Somehow Crawford Buchanan, self-proclaimed local “personality,” radio vagabond, and perpetrator of cheesy events usually involving underage females, was the exact right figure to ballyhoo the forthcoming mystery revelation. His short stature, black suit, and gel-slathered, black-streaked white pompadour made him an “anti”-Santiago. It also brought a funereal gravity to an operation that threatened to reveal … “Bugsy Siegel’s vault, folks. This massive rusted steel door has been dated to be at least forty years old,” he shouted into the mike over the racket of spitting faux rock and concrete.
“You know the story of Al Capone’s Chicago vault, found decades after his death and famously broken into on live television with Geraldo Rivera at the microphone in nineteen eighty-six. No? Forgotten about that? Let me fill you in.”
Buchanan began pacing in front of the looming steel vault door.
“Capone took over the Chicago Outfit in nineteen twenty-five, before Vegas was a glimmer in the mob’s eye. He was a primo mob boss. He planned the Saint Valentine’s Day massacre and ran the operation from a suite in the Lexington Hotel until he was arrested for income-tax evasion in nineteen thirty-one. Capone was kaput.”
Temple was wishing by now that Crawford was kaput. Every bit of this exposition could be cut, and probably would be.
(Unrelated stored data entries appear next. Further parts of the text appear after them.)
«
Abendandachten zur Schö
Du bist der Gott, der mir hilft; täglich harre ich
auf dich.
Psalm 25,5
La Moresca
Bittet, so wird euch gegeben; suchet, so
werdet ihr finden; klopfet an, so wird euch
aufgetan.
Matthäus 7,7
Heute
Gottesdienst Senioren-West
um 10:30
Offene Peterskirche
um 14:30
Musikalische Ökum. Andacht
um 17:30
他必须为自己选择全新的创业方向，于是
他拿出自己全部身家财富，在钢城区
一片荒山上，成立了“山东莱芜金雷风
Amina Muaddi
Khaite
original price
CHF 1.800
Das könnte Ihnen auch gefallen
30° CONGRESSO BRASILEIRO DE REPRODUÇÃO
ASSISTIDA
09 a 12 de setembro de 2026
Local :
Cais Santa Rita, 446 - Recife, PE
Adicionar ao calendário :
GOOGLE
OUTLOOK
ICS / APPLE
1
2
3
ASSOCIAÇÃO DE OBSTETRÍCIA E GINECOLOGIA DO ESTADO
“So, folks,” Buchanan continued, “the old Lexington Hotel was long overdue for renovation by the eighties. When a surveying crew comes in, what do they find? A series of secret tunnels. Yes, folks, tunnels just like this one linking Gangsters with the far older former Joshua Tree Hotel-Casino, where Jersey Joe Jackson holed up until his death. And in those Chicago tunnels, they found escape routes to local taverns and brothels. They even found a shooting range! And rumors of a secret vault beneath the hotel.” His radio baritone deepened into a thrilling basso: “Just. Like. This. One.”
Crawford straightened his slight frame even as his voice grew deeper and more powerful.
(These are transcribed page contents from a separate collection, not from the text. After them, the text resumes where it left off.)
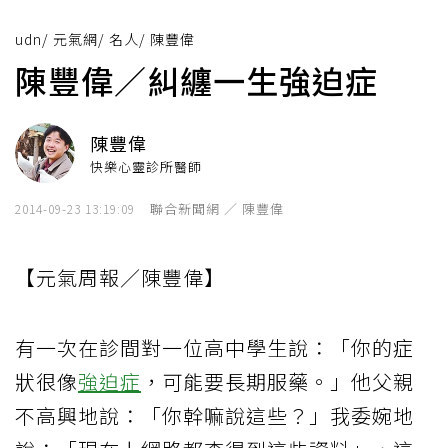
udn
/
元氣網
/
名人
/
陳豐偉
陳豐偉／糾纏一生強迫症
陳豐偉
快樂心靈診所醫師
聯合新聞網 ／ 陳豐偉
2014-09-23 13:19:09
【元氣周報／陳豐偉】
有一次在診間對一位高中學生說：「你的症
狀很像
強迫症
，可能要長期服藥。」他父親
不高興地說：「你幹嘛說這些？」我委婉地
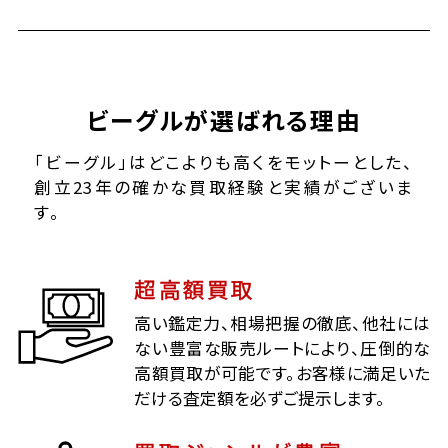
ビーグルが選ばれる理由
「ビーグル」はどこよりも高くをモットーとした、
創立23年の確かな買取経験と実績がございま
す。
超高額買取
高い鑑定力、相場把握の徹底、他社には
ない豊富な販売ルートにより、圧倒的な
高額買取が可能です。お客様に満足いた
だける査定額を必ずご提示します。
“By then, Geraldo Rivera himself was kaput. He’d been fired by ABC, but he cooked up a comeback broadcast, a two-hour live special program of opening that vault. Thirty million people and standing-by IRS agents and a medical examiner watched, breathless to find Capone’s buried riches or bodies.
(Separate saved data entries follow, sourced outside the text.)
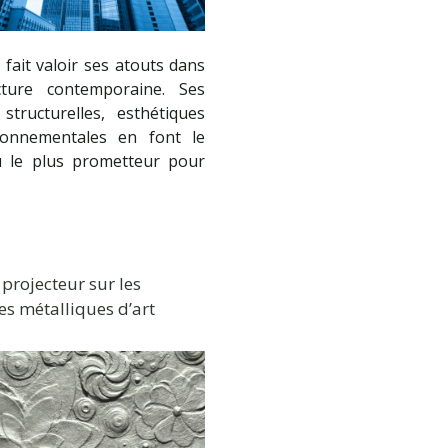
 fait valoir ses atouts dans
ecture contemporaine. Ses
 structurelles, esthétiques
ronnementales en font le
u le plus prometteur pour
projecteur sur les
es métalliques d’art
“Inside the finally-opened vault? Nothing. It was empty, but Rivera’s career was revived.
“And, don’t forget. This is Vegas, babies! We’ve already had a notorious vault excavated and found it stuffed with treasure, if not bodies. Vegas’s shady founding father, Benny Binion, had a son named Ted, probably killed because of a massive vault buried in the desert, which authorities opened on his death in nineteen ninety-eight. The vault was … crammed with six tons of silver bullion. Six tons! Not to mention scads of chips and paper currency and piles of uncirculated mint Carson City silver dollars, more than a hundred thousand, worth millions. And that was only a decade or so ago.”
This recital was actually causing some onlooker jaws to drop, including Temple’s. She glanced around. Even Santiago’s eyes were glinting with speculation. This tunnel was his playground at the moment… . Might he find more vaults?
Maybe there was something fabulous inside this vault.
“Remember,” Buchanan egged on his now-actually-spellbound audience, “for the last century, Vegas remained a playground for outlaws, from train robbers to mobsters to corporate shysters.”
Buchanan was in full flight of fancy, covering all bases.
“This is not Al Capone’s vault and maybe not even Bugsy’s vault, but it may be Jersey Joe Jackson’s. He died supposedly broke, atop this very ‘hunka hunka burnin’ hidden treasure. Remember? One of Jackson’s reputed stashes of mint silver dollars worth millions was discovered a few years ago deep in the desert. Imagine what the cagey old fart would have buried in his own backyard!